I was caught off guard that Avery not only asked, but cared enough to listen.

“Earth to Josh.” Quinn waved his hand in front of my face and I slapped it away. He chuckled. “That girl has you sprung.”

I shook my head as I rounded the back of the ambulance, stopping mid-step when I saw Doc Rose. He was checking his phone as he walked across the parking lot toward the ambulance bay doors, but when he recognized me, he dropped his phone into his pocket, staring right at me with a smug smile.

I nodded back to him, whispering a string of expletives under my breath.

“You really don’t like that guy, do you? He still trying to put the moves on Avery?” Quinn asked, closing the back of the ambulance.

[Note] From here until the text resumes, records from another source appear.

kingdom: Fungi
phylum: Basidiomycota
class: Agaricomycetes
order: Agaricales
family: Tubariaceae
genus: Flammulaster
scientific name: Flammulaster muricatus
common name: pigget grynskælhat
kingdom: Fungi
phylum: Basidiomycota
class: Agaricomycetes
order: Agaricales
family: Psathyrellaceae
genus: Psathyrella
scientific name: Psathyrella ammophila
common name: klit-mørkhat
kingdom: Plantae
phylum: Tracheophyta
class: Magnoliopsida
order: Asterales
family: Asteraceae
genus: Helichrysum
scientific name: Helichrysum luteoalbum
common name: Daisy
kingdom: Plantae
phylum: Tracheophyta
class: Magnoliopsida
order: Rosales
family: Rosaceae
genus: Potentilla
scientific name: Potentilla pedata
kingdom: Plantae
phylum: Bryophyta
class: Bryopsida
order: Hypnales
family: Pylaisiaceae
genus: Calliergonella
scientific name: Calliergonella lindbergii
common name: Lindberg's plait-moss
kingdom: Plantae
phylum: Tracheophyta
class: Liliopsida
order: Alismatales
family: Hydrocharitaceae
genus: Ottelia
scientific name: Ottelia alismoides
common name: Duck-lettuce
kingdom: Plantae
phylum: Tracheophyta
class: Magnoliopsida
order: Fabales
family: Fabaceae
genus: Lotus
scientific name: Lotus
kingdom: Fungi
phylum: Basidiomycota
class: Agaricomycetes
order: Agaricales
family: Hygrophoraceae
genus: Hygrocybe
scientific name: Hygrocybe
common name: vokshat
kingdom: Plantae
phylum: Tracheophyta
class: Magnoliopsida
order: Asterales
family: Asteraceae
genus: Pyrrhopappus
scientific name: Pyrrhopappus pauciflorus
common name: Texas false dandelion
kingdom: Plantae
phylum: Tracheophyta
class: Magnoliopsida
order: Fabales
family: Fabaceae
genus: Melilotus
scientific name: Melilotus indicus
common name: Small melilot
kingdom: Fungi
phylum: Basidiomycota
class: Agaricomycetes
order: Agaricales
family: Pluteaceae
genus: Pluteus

I wiped my hands on my pants, fantasizing about using the shears hanging from one of the loops in my cargos. Doc Rose was a cocky fucker now, but that fake smile would disappear if he was stabbed in the face. I shook the violent thought away. “Whoa.”

“What?”

“Feeling stabby. Is this what it’s like to be jealous?”

“Want to kill him?”

“Yeah.”

“Yep. You’re jealous. Is he bothering her?”

“She doesn’t see it that way, not that she’d tell me if he were.”

“Can’t blame her there. Get your hand off your shears.”

I pointed my whole hand in the doctor’s general direction. “How does a guy like him, who has everything, just throw it all away? He’s married, with kids. He has the whole American dream waiting for him at home.”

“Pussy is a powerful thing, man. Look how it has you twisted.”

“Don’t talk about Avery like that,” I warned.

Quinn held up his hands. “Who said it’s the American dream to have kids? I don’t want no little Quinns runnin’ around here.”